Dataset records
* * * * * * *
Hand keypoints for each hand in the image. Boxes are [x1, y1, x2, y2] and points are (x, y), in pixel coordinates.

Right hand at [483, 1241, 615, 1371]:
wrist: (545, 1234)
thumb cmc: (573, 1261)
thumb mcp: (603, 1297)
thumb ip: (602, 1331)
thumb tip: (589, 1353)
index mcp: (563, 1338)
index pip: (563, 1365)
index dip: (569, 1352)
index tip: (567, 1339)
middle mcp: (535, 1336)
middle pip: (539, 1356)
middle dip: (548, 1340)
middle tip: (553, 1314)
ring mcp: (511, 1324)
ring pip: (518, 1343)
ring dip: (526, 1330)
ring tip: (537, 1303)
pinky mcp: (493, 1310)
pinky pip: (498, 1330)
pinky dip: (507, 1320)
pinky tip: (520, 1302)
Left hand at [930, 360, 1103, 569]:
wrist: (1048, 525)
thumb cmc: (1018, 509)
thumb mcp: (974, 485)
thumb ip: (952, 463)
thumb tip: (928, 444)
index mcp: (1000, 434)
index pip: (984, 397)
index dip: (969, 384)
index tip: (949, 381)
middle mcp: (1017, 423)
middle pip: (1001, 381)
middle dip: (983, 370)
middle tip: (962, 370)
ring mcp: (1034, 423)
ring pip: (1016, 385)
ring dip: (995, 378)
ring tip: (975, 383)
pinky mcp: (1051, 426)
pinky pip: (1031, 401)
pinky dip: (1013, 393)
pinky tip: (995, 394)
* * * * * * *
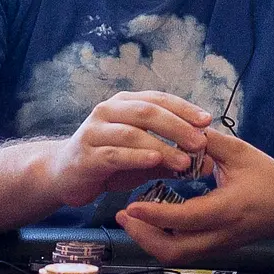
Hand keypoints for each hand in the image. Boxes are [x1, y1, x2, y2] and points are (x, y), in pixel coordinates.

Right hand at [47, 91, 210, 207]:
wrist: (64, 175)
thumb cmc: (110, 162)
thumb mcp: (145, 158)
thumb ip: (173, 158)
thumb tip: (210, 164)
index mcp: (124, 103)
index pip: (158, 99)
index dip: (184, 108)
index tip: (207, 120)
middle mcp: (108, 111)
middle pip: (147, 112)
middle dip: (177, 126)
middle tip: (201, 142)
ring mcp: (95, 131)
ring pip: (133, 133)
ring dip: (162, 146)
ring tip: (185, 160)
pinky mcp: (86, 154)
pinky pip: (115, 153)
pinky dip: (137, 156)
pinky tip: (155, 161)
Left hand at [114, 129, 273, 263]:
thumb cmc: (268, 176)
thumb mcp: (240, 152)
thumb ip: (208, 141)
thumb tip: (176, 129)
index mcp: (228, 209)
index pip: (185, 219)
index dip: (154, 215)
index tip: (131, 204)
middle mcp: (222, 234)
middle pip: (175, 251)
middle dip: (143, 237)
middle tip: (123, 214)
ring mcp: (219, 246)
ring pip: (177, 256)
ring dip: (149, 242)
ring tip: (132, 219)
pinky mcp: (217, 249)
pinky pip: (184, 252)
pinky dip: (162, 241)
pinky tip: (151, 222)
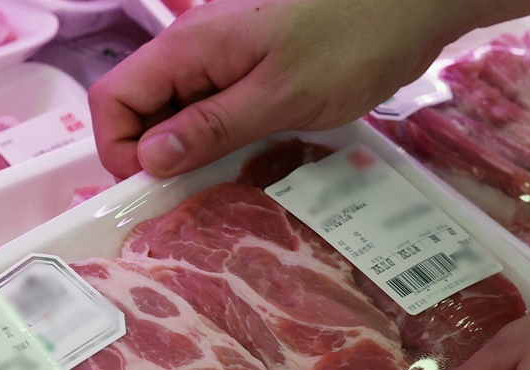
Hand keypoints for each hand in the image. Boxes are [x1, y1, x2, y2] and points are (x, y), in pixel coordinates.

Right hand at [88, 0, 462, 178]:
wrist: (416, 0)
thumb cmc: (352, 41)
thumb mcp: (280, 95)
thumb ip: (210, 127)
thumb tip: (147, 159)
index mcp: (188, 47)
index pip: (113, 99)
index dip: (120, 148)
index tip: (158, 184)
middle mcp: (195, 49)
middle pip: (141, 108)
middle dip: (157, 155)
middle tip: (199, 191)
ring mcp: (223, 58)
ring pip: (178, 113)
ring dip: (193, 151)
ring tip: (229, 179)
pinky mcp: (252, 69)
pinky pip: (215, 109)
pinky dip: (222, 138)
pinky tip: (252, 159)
* * * * * * *
EXERCISE GOAL
Select every line of the records holding the string "Right".

ANSWER FOR THE TASK
Right hand at [483, 1241, 615, 1371]:
Right hand at [47, 91, 210, 207]:
Right hand at [88, 0, 462, 178]:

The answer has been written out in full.